The man behind the beer law was Tom Bates, who represented Berkeley in the California state Assembly for many years. Before his bill passed, home-brewed beer was illegal across the country, unless you first applied for a costly license ($828 in California) -- a vestigial law from Prohibition Days. In the early 1980s, Bates wrote legislation allowing home brewers to sell their beer on-site, and the national craze over "microbrew" was born.
Bates, who's now the mayor of Berkeley, enjoys his status as progenitor of brewpubs. When he and his wife (the former mayor of Berkeley) travel, they like to visit brewpubs around the country, and tell the story to the owners. "I've actually told them they should put my picture up like Col. Sanders," Bates says. "But nobody has done that yet."

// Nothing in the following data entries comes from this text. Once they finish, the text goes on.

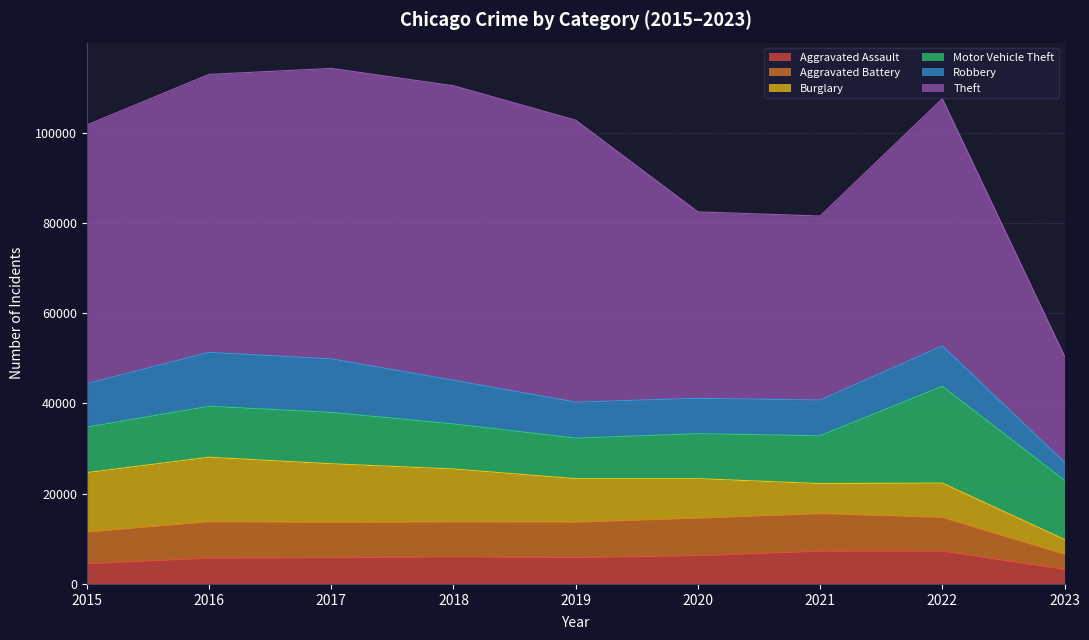

After their last crossing, which series has the higher values: Motor Vehicle Theft or Burglary?

Motor Vehicle Theft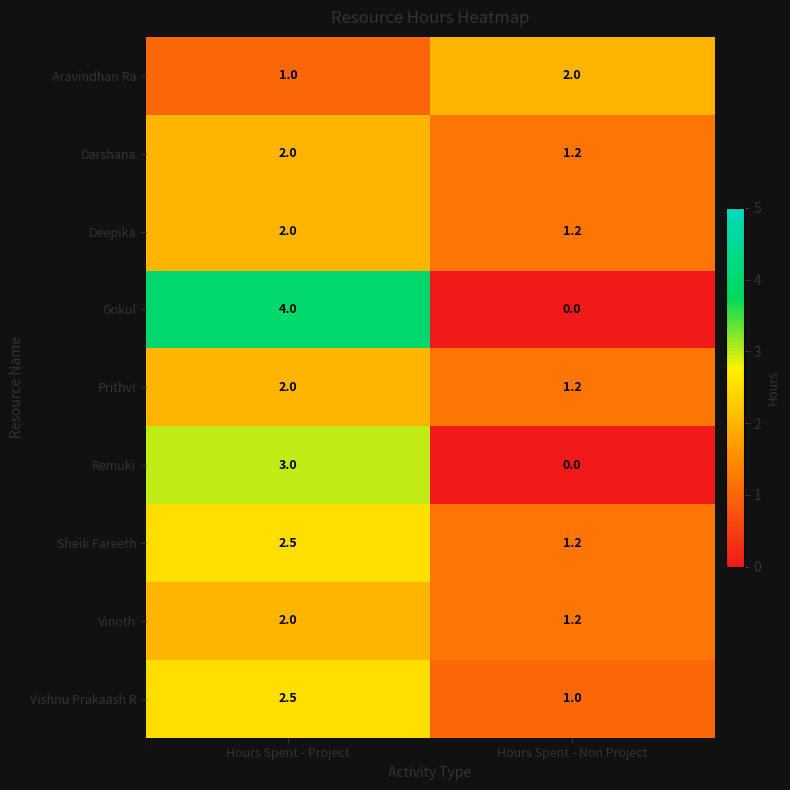

Read the Sheik Fareeth value at Hours Spent - Non Project.

1.2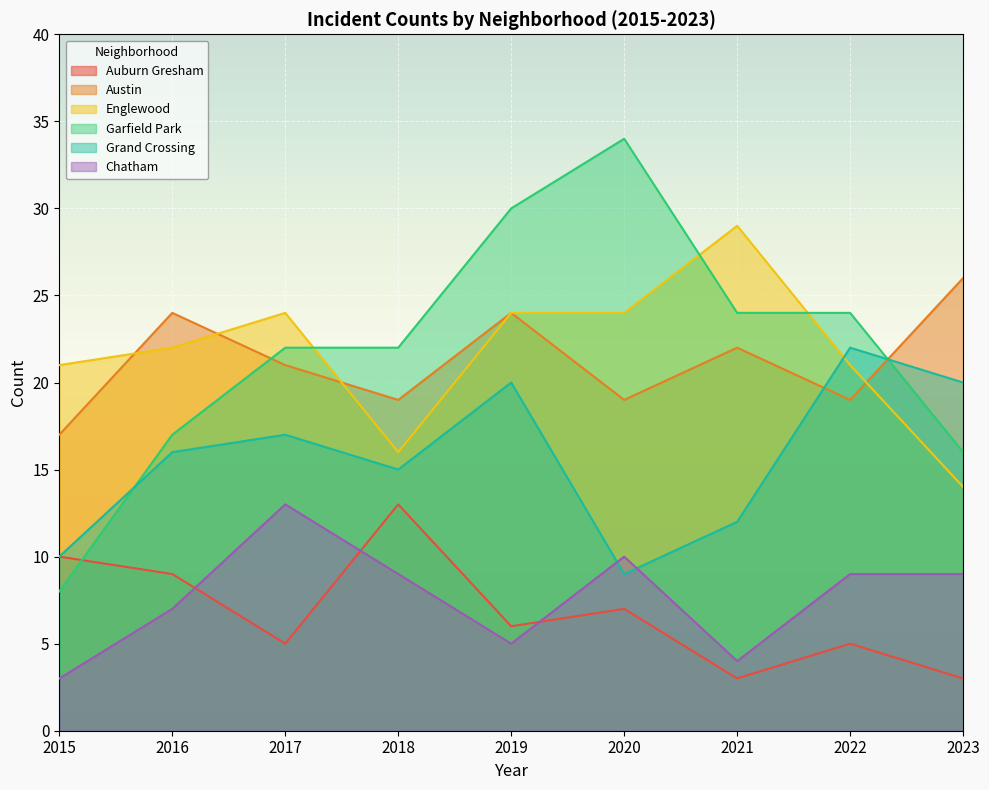

What value does the Englewood series have at 2019?

24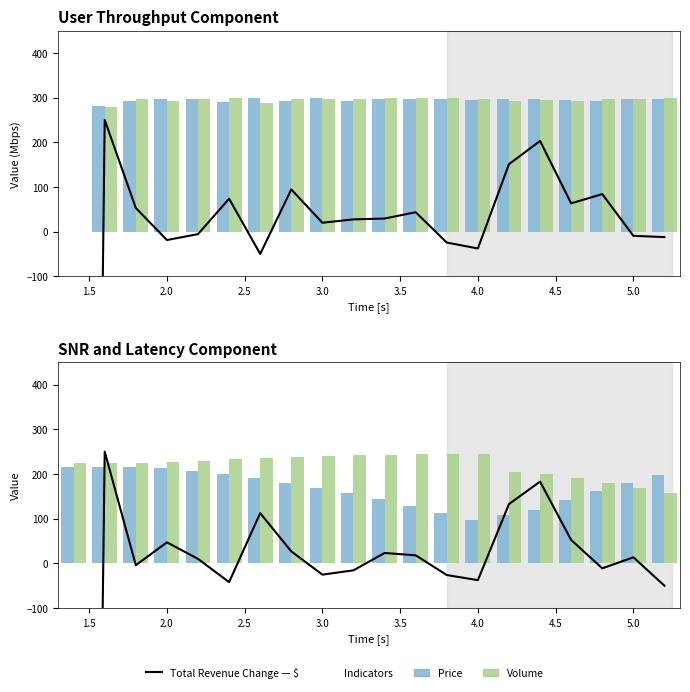

Are the bars grouped side by side (vs. stacked)?

Yes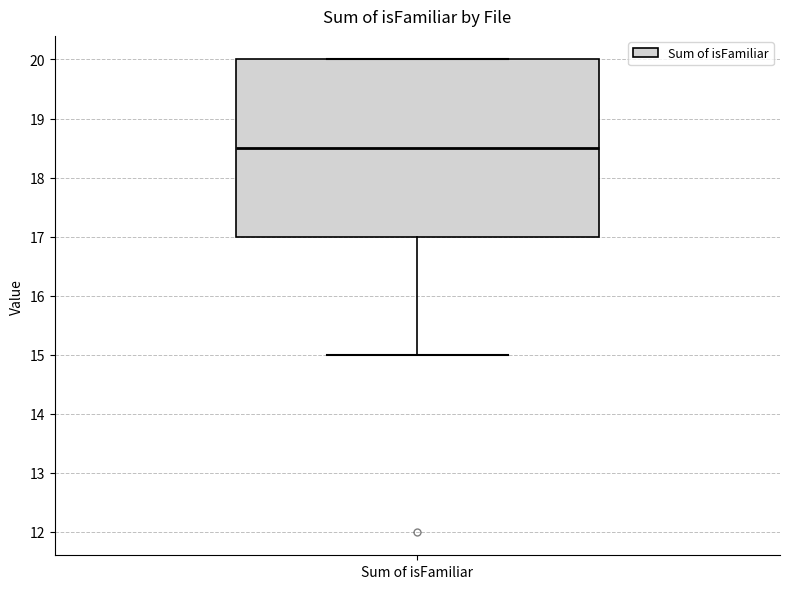

Read this box plot against the y-axis: the position of the median line, the range covered by the box, and the ends of both whiskers. The values are not printed on the chart, so give them approximately, as read against the axis.

median 18.5, box 17.0 to 20.0, whiskers 15.0 to 20.0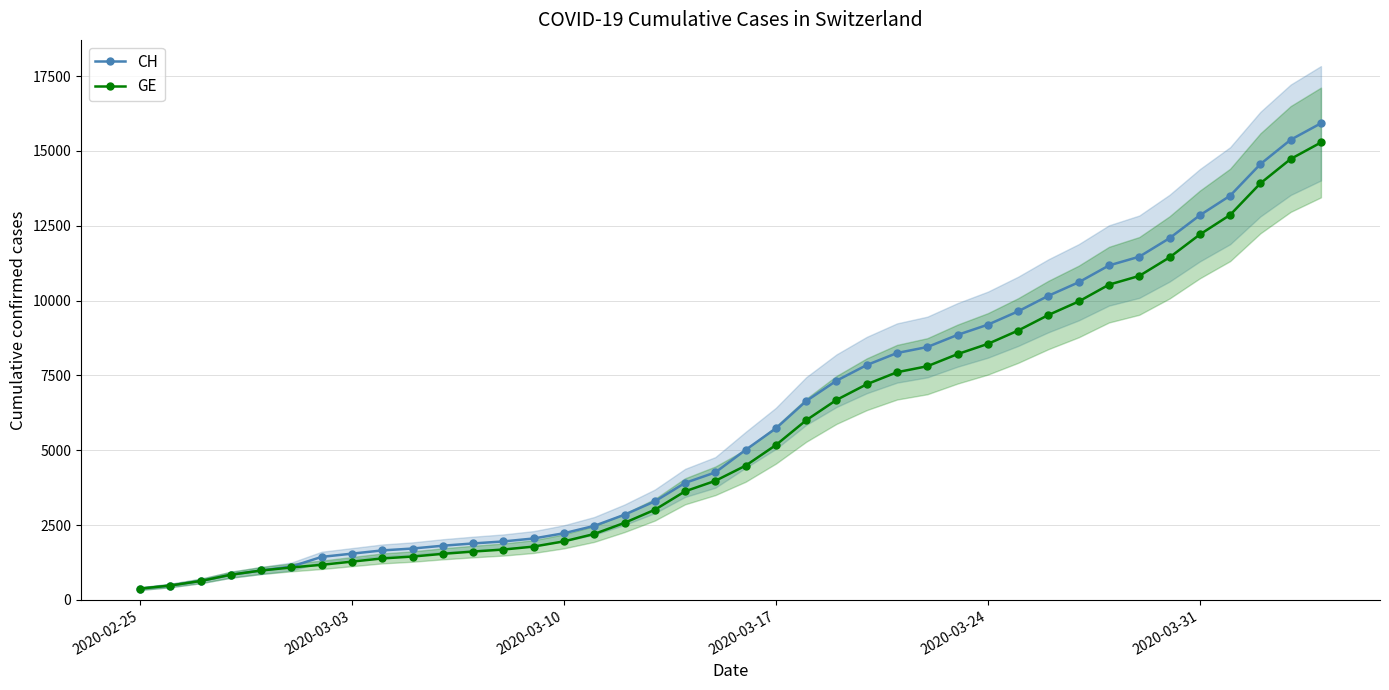

How many lines are shown in the chart?

2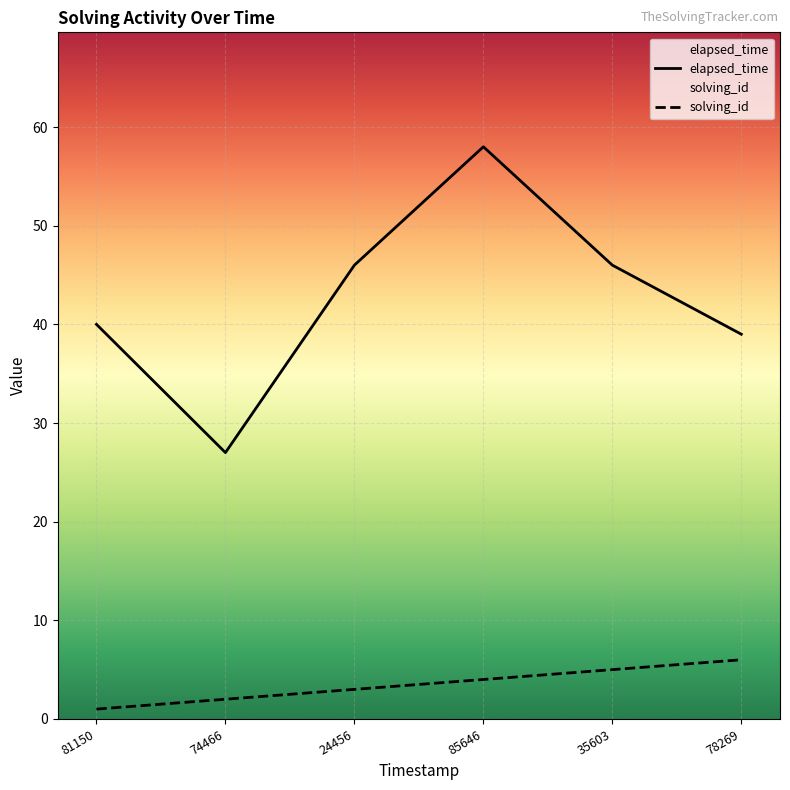

Which series has the largest range (max minus min)?

elapsed_time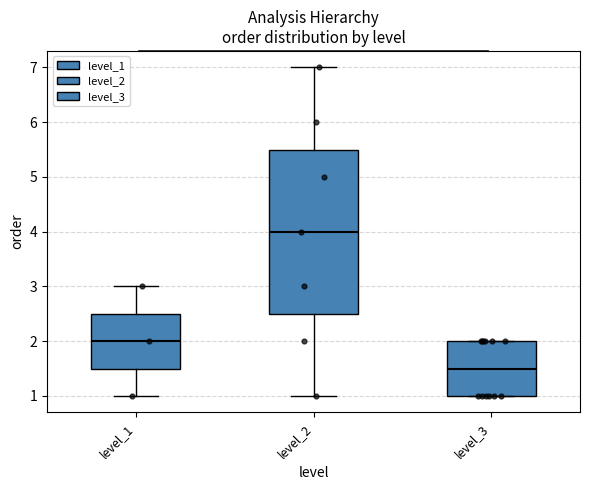

Which box's median line is the lowest?

level_3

Bates isn't shy talking about any of Berkeley's "firsts," and he gave the keynote speech at the opening of the History Center's exhibit a few weeks ago. He laughingly acknowledges that the show may feed into his city's occasional tendency toward self-importance. But Bates says the show is also an important reminder of how American society evolves.
"People say 'That's Berkeley -- there they go again,'" Bates says. "Well, guess what? Those trends and those ideas travel. They have legs. And eventually people say 'Maybe that's not such a screwy idea. Maybe we can do it!.' Other cities, middle America, enter in and then suddenly it becomes more and more conventional wisdom."
In other words: Watch out Wichita. In a few years, you too might have a ban on Styrofoam take-out containers, health benefits for domestic partners and a surplus of gourmet dog bakeries.
And so I called Brint's Diner, in Wichita, Kansas. I figured I should let someone in Middle America know about their impending future. Wichita already has a history of following in Berkeley's footsteps. They have a police academy, crossing guards and a tool-lending library. But is Wichita ready for California cuisine?
That's what I asked the owner of Brint's Diner, Jessie Medina. He has lived in Wichita all his life and has worked as a short order cook since 1964, when he was 15-years-old. When I called him, Medina had just finished his shift at the grill, and was about to sit down to a bacon cheeseburger with fried liver and onions, and a side of homefried potatoes.
So would he ever consider adding a little Berkeley flavor to his menu? Switching over to vegan entrees, perhaps?
Medina pauses. "No." Then he changes his mind. "I probably would if I had the clientele for it. But everybody loves grease down here."
I tell Medina about one of Berkeley's latest innovations: a plan to redesign utility districts to make it easier for residents to switch to solar power. Medina likes that idea. And what about the pagan witch anti-war protests?
"I don't think that would happen here," Medina laughs. "I'm just going by what I've seen, but my early customers, we have time to talk politics. Sometimes I'll agitate them. I'll take the counter-point, just to see what happens. Sometimes they'll start trembling. One guy starts sneezing."
"Yeah. He can't stop," Medina says. "He always sneezes when he gets real upset."
Medina says his customers are almost uniformly old and conservative. But they're the nicest people you'll ever meet, he tells me.
"Come to think of it, they're a lot like the people in Berkeley. Real nice," he says. Medina knows, because he visited Berkeley once, with a friend, in 1971. He didn't have much money, so he lived on black coffee and apricots that he picked off a tree. He missed Wichita, and headed back home pretty quickly. But he'll always remember the hippies playing guitar on Telegraph Avenue.